The land whereon thou liest, to thee will I give it. (Genesis 28:13) No promise is of private interpretation: it belongs not to one saint but to all believers. If, my brother, thou canst in faith lie down upon a promise and take thy rest thereon, it is thine. Where Jacob "lighted" and tarried and rested, there he took possession. Stretching his weary length upon the ground, with the stones of that place for his pillows, he little fancied that he was thus entering into ownership of the land; yet so it was. He saw in his dream that wondrous ladder which for all true believers unites earth and heaven, and surely where the foot of the ladder stood he must have a right to the soil, for otherwise he could not reach the divine stairway. All the promises of God are "Yea" and "Amen" in Christ Jesus, and as He is ours, every promise is ours if we will but lie down upon it in restful faith. Come, weary one, use thy Lord's words as thy pillows, Lie down in peace. Dream only of Him. Jesus is thy ladder of light. See the angels coming and going upon Him between thy soul and thy God, and be sure that the promise is thine own God-given portion and that it will not be robbery for thee to take it to thyself, as spoken specially to thee. Spurgeon
It's great. I love when people use Thine. Sounds more fancy. Let me go get my KJV when I get home and read out loud.

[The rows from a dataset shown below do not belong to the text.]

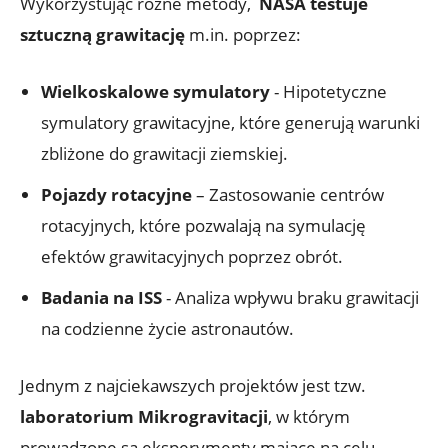
Wykorzystując różne metody, ‌
NASA testuje
sztuczną grawitację
m.in. poprzez:
Wielkoskalowe symulatory
-​ Hipotetyczne
symulatory grawitacyjne, które generują warunki
zbliżone do grawitacji ziemskiej.
Pojazdy ​rotacyjne
– ‌Zastosowanie centrów
rotacyjnych, które pozwalają na symulację‌
efektów grawitacyjnych ⁤poprzez‌ obrót.
Badania⁢ na ‌ISS
‍- Analiza wpływu ⁢braku grawitacji
na codzienne życie astronautów.
Jednym z najciekawszych projektów jest tzw.
laboratorium Mikrogravitacji
, w którym
prowadzone ⁣są ⁤eksperymenty ‍mające na celu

Tim is scholarly and I'll prove it. From Jamieson, Fausset & Brown's commentary.... Early specimens of Hebrew poetry occur; for example, Lamech’s skeptical parody of Enoch’s prophecy, or, as others think, lamentation for a homicide committed in those lawless times in self-defense (Ge 4:23; compare Jud 1:14; Ex 32:18; Nu 21:14, 15, 17, 18, 27 Nu 23:7, 8, 18). The poetical element appears much more in the Old than in the New Testament. The poetical books are exclusively those of the Old Testament; and in the Old Testament itself, the portions that are the most fundamental (for example, the Pentateuch of Moses, the lawgiver, in its main body), are those which have in them least of the poetical element in form. Elijah, the father of the prophets, is quite free of poetical art. The succeeding prophets were not strictly poets, except in so far as the ecstatic state in inspiration lifted them to poetic modes of thought and expression. The prophet was more of an inspired teacher than a poet. It is when the sacred writer acts as the representative of the personal experiences of the children of God and of the Church, that poetry finds its proper sphere.